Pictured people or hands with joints

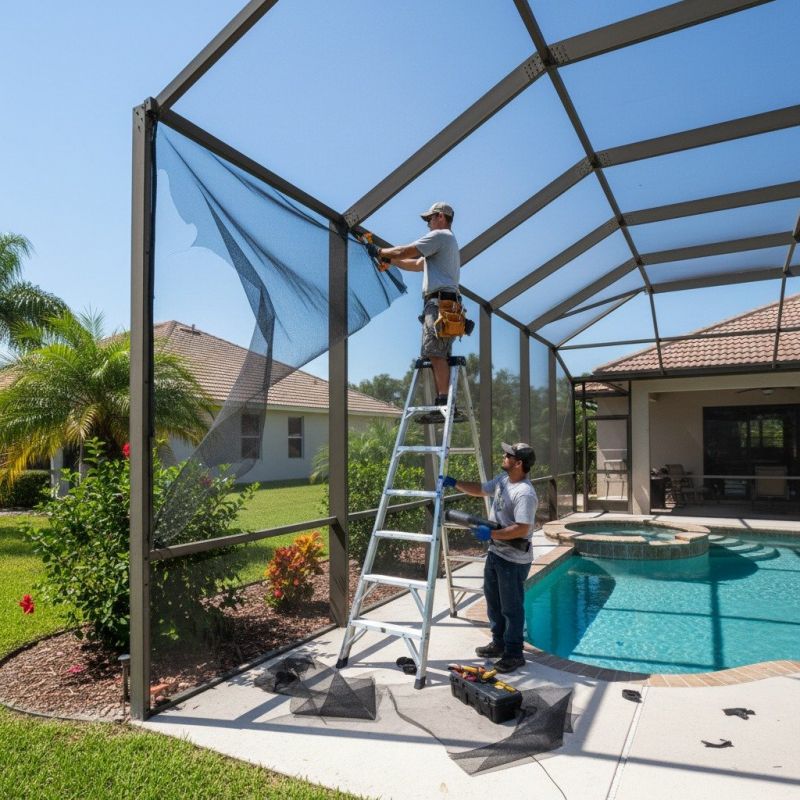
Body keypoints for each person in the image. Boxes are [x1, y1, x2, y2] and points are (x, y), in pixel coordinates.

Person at [443, 442, 538, 673]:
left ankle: (514, 654)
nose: (504, 456)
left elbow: (521, 529)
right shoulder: (503, 481)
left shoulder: (524, 493)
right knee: (494, 602)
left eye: (509, 455)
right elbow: (480, 489)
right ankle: (499, 643)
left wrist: (491, 533)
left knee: (511, 608)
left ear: (519, 463)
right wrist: (455, 483)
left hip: (514, 560)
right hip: (496, 553)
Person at [366, 202, 461, 422]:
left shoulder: (441, 236)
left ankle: (444, 405)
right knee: (435, 352)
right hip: (442, 303)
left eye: (429, 219)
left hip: (439, 304)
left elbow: (406, 250)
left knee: (435, 353)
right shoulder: (445, 243)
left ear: (440, 216)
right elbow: (416, 264)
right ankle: (444, 403)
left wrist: (379, 251)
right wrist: (389, 260)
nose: (428, 224)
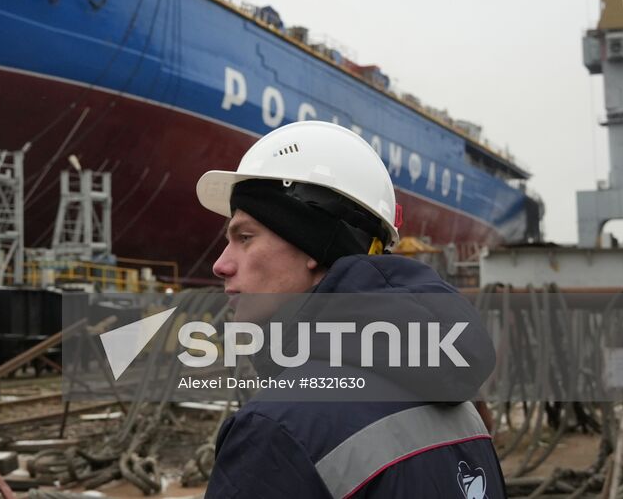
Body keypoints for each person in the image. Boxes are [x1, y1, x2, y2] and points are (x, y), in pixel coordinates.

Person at [195, 120, 505, 499]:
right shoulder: (465, 409)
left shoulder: (277, 429)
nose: (221, 264)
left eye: (245, 237)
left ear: (313, 244)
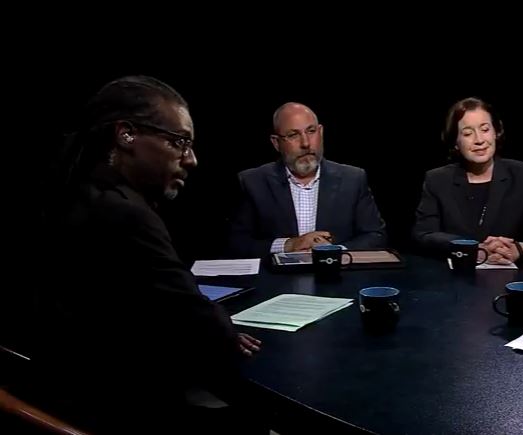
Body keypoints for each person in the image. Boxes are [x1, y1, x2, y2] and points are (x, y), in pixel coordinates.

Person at [33, 76, 265, 434]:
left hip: (60, 389)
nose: (192, 160)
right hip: (115, 409)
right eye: (180, 142)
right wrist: (224, 330)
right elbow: (195, 317)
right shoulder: (125, 213)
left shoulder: (70, 191)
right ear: (126, 135)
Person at [412, 97, 523, 263]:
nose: (479, 140)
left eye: (485, 129)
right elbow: (423, 234)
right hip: (454, 278)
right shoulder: (437, 179)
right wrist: (471, 248)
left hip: (512, 278)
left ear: (496, 132)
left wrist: (518, 249)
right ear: (456, 142)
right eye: (467, 134)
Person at [228, 102, 387, 257]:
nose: (305, 143)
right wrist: (288, 245)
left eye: (311, 131)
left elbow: (375, 236)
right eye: (293, 135)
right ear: (276, 143)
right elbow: (236, 243)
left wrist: (333, 251)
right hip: (278, 281)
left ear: (321, 132)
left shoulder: (353, 179)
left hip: (337, 277)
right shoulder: (253, 182)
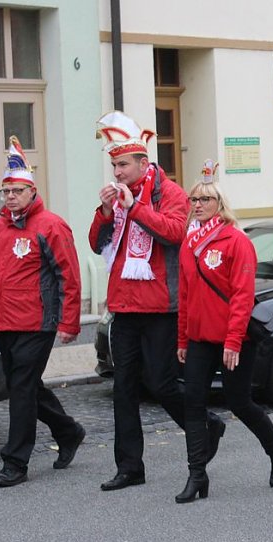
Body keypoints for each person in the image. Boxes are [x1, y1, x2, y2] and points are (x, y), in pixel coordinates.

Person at [90, 111, 224, 491]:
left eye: (123, 165)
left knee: (162, 384)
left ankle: (205, 425)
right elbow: (97, 244)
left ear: (143, 162)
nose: (117, 172)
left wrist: (135, 207)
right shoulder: (118, 198)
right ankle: (130, 467)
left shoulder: (171, 193)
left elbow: (174, 232)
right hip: (123, 305)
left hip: (162, 307)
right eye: (114, 166)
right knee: (123, 389)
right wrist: (105, 213)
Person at [175, 160, 273, 503]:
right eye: (194, 199)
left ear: (219, 204)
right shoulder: (188, 243)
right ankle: (197, 474)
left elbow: (242, 295)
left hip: (234, 339)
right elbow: (185, 295)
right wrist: (182, 338)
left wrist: (233, 341)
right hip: (199, 338)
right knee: (192, 403)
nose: (198, 205)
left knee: (239, 402)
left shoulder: (236, 241)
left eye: (205, 200)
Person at [0, 136, 85, 487]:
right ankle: (68, 431)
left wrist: (69, 322)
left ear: (32, 192)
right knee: (24, 386)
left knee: (22, 389)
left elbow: (68, 275)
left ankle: (15, 462)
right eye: (6, 191)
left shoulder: (51, 225)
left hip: (38, 323)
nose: (10, 197)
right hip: (5, 321)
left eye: (17, 191)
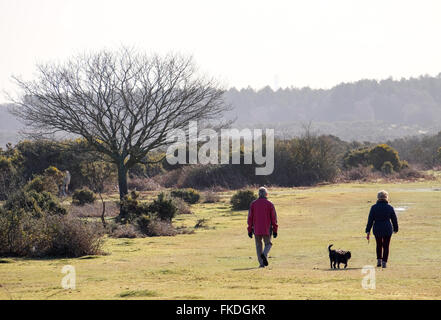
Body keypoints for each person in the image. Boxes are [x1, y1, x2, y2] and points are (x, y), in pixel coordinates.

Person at [365, 190, 399, 268]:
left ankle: (379, 261)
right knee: (386, 246)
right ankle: (384, 262)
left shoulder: (373, 207)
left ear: (378, 197)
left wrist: (368, 230)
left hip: (377, 228)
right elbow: (394, 219)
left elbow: (370, 219)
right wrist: (396, 228)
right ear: (386, 197)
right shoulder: (389, 207)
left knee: (379, 245)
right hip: (387, 228)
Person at [247, 187, 278, 268]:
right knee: (268, 244)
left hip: (256, 229)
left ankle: (261, 264)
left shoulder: (253, 204)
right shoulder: (270, 204)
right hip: (267, 229)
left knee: (258, 245)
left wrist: (249, 230)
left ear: (258, 194)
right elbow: (274, 218)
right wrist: (275, 230)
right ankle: (264, 255)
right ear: (266, 194)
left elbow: (250, 218)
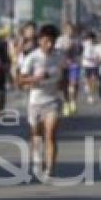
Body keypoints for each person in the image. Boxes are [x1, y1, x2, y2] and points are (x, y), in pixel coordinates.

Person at [19, 25, 65, 179]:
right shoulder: (32, 57)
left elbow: (63, 75)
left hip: (53, 100)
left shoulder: (60, 56)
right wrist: (35, 79)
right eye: (46, 41)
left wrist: (64, 90)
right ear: (39, 41)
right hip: (36, 101)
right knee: (36, 134)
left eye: (52, 41)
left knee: (50, 133)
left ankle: (50, 168)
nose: (49, 45)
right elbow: (20, 80)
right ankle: (37, 160)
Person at [81, 31, 100, 104]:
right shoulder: (85, 44)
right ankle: (90, 96)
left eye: (92, 38)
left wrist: (98, 59)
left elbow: (99, 54)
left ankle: (91, 94)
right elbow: (85, 56)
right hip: (87, 65)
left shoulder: (97, 45)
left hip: (95, 66)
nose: (91, 40)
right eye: (89, 38)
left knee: (95, 81)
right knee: (88, 82)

Work request ▸
The records above are to be restated word for word, with every picture left out.

Exercise response ▸
Body keypoints for each person in the image. Boxes are [x1, y1, x2, y2] and points are (x, y), in pixel coordinates.

Person at [443, 442, 538, 673]:
left ankle: (514, 654)
nose: (504, 456)
left elbow: (521, 529)
right shoulder: (503, 481)
left shoulder: (524, 493)
right knee: (494, 602)
left eye: (509, 455)
right elbow: (480, 489)
right ankle: (499, 643)
left wrist: (491, 533)
left knee: (511, 608)
left ear: (519, 463)
right wrist: (455, 483)
left hip: (514, 560)
right hip: (496, 553)
Person at [366, 202, 461, 422]:
left shoulder: (441, 236)
left ankle: (444, 405)
right knee: (435, 352)
right hip: (442, 303)
left eye: (429, 219)
left hip: (439, 304)
left elbow: (406, 250)
left knee: (435, 353)
right shoulder: (445, 243)
left ear: (440, 216)
right elbow: (416, 264)
right ankle: (444, 403)
left wrist: (379, 251)
right wrist: (389, 260)
nose: (428, 224)
Body keypoints for each person in the image. Boxes are [x1, y1, x2, y2] and points are (x, y), in pixel coordinates.

Person at [195, 120, 505, 499]:
right shoulder: (465, 409)
left shoulder: (277, 429)
nose: (221, 264)
left eye: (245, 237)
left ear: (313, 244)
Body keypoints for each person in the image. Boxes are [x1, y1, x2, y2] and points are (x, y), in pixel coordinates.

Person at [33, 76, 265, 434]:
left hip: (60, 389)
nose: (192, 160)
right hip: (115, 409)
right eye: (180, 142)
right wrist: (224, 330)
right elbow: (195, 317)
right shoulder: (125, 213)
left shoulder: (70, 191)
right ear: (126, 135)
Person at [412, 97, 523, 263]:
nose: (479, 140)
left eye: (485, 129)
right elbow: (423, 234)
right hip: (454, 278)
right shoulder: (437, 179)
right wrist: (471, 248)
left hip: (512, 278)
left ear: (496, 132)
left wrist: (518, 249)
right ear: (456, 142)
right eye: (467, 134)
Person at [228, 102, 387, 257]:
nose: (305, 143)
right wrist: (288, 245)
left eye: (311, 131)
left elbow: (375, 236)
right eye: (293, 135)
right ear: (276, 143)
right elbow: (236, 243)
left wrist: (333, 251)
right hip: (278, 281)
left ear: (321, 132)
left shoulder: (353, 179)
left hip: (337, 277)
right shoulder: (253, 182)
Body keypoints for each person in the image. Boxes are [x1, y1, x2, y2] and points are (x, y), in pixel coordinates.

Person at [90, 111, 224, 491]:
left eye: (123, 165)
left knee: (162, 384)
left ankle: (205, 425)
right elbow: (97, 244)
left ear: (143, 162)
nose: (117, 172)
left wrist: (135, 207)
right shoulder: (118, 198)
right ankle: (130, 467)
left shoulder: (171, 193)
left elbow: (174, 232)
right hip: (123, 305)
left hip: (162, 307)
right eye: (114, 166)
right knee: (123, 389)
right wrist: (105, 213)
Person at [175, 160, 273, 503]:
right eye: (194, 199)
left ear: (219, 204)
right shoulder: (188, 243)
right ankle: (197, 474)
left elbow: (242, 295)
left hip: (234, 339)
right elbow: (185, 295)
right wrist: (182, 338)
left wrist: (233, 341)
right hip: (199, 338)
right knee: (192, 403)
nose: (198, 205)
left knee: (239, 402)
left shoulder: (236, 241)
left eye: (205, 200)
Person at [0, 136, 85, 487]:
right ankle: (68, 431)
left wrist: (69, 322)
left ear: (32, 192)
right knee: (24, 386)
left knee: (22, 389)
left elbow: (68, 275)
left ankle: (15, 462)
right eye: (6, 191)
left shoulder: (51, 225)
left hip: (38, 323)
nose: (10, 197)
right hip: (5, 321)
left eye: (17, 191)
Body keypoints for each person in the image. Boxes are [x1, y1, x2, y2] and points are (x, y), in pixel coordinates.

Person at [365, 190, 399, 268]:
left ankle: (379, 261)
right knee: (386, 246)
right ankle: (384, 262)
left shoulder: (373, 207)
left ear: (378, 197)
left wrist: (368, 230)
left hip: (377, 228)
right elbow: (394, 219)
left elbow: (370, 219)
right wrist: (396, 228)
right ear: (386, 197)
right shoulder: (389, 207)
left knee: (379, 245)
right hip: (387, 228)
Person at [247, 187, 278, 268]:
right knee: (268, 244)
left hip: (256, 229)
left ankle: (261, 264)
left shoulder: (253, 204)
right shoulder: (270, 204)
right hip: (267, 229)
left knee: (258, 245)
left wrist: (249, 230)
left ear: (258, 194)
right elbow: (274, 218)
right wrist: (275, 230)
right ankle: (264, 255)
right ear: (266, 194)
left elbow: (250, 218)
Body keypoints for each person in the image. Boxes are [x1, y1, x2, y2] and points are (x, y), in pixel coordinates.

Person at [19, 25, 65, 179]:
right shoulder: (32, 57)
left elbow: (63, 75)
left hip: (53, 100)
left shoulder: (60, 56)
right wrist: (35, 79)
right eye: (46, 41)
left wrist: (64, 90)
right ear: (39, 41)
right hip: (36, 101)
right knee: (36, 134)
left eye: (52, 41)
left knee: (50, 133)
left ankle: (50, 168)
nose: (49, 45)
right elbow: (20, 80)
right ankle: (37, 160)
Person at [81, 31, 100, 104]:
right shoulder: (85, 44)
right ankle: (90, 96)
left eye: (92, 38)
left wrist: (98, 59)
left elbow: (99, 54)
left ankle: (91, 94)
right elbow: (85, 56)
right hip: (87, 65)
left shoulder: (97, 45)
left hip: (95, 66)
nose: (91, 40)
right eye: (89, 38)
left knee: (95, 81)
right knee: (88, 82)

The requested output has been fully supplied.